---- The input
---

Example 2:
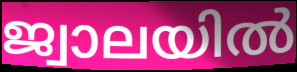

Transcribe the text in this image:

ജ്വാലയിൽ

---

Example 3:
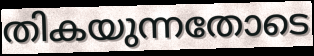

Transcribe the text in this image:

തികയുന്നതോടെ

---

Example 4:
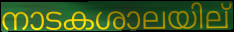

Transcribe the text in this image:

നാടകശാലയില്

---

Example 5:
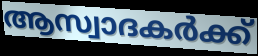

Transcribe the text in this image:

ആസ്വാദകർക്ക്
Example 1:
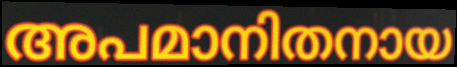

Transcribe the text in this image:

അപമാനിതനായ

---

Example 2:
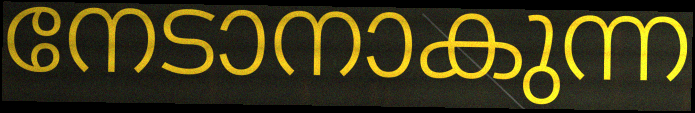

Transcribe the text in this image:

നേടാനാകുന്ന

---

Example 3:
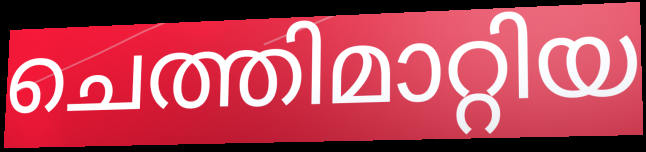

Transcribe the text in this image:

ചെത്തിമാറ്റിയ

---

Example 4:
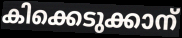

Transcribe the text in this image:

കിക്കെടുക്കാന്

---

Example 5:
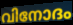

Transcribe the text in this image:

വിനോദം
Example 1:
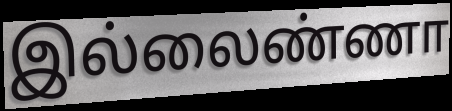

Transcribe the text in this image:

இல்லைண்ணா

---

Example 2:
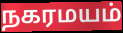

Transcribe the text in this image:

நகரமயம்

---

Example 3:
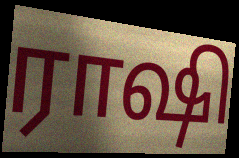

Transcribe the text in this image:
--------
[Assignment]: Retype every entry word for word, but do not carry over the pictures.

[Expected answer]:
---

Example 2:

Transcribe the text in this image:

ജ്വാലയിൽ

---

Example 3:

Transcribe the text in this image:

തികയുന്നതോടെ

---

Example 4:

Transcribe the text in this image:

നാടകശാലയില്

---

Example 5:

Transcribe the text in this image:

ആസ്വാദകർക്ക്
Example 1:

Transcribe the text in this image:

അപമാനിതനായ

---

Example 2:

Transcribe the text in this image:

നേടാനാകുന്ന

---

Example 3:

Transcribe the text in this image:

ചെത്തിമാറ്റിയ

---

Example 4:

Transcribe the text in this image:

കിക്കെടുക്കാന്

---

Example 5:

Transcribe the text in this image:

വിനോദം
Example 1:

Transcribe the text in this image:

இல்லைண்ணா

---

Example 2:

Transcribe the text in this image:

நகரமயம்

---

Example 3:

Transcribe the text in this image:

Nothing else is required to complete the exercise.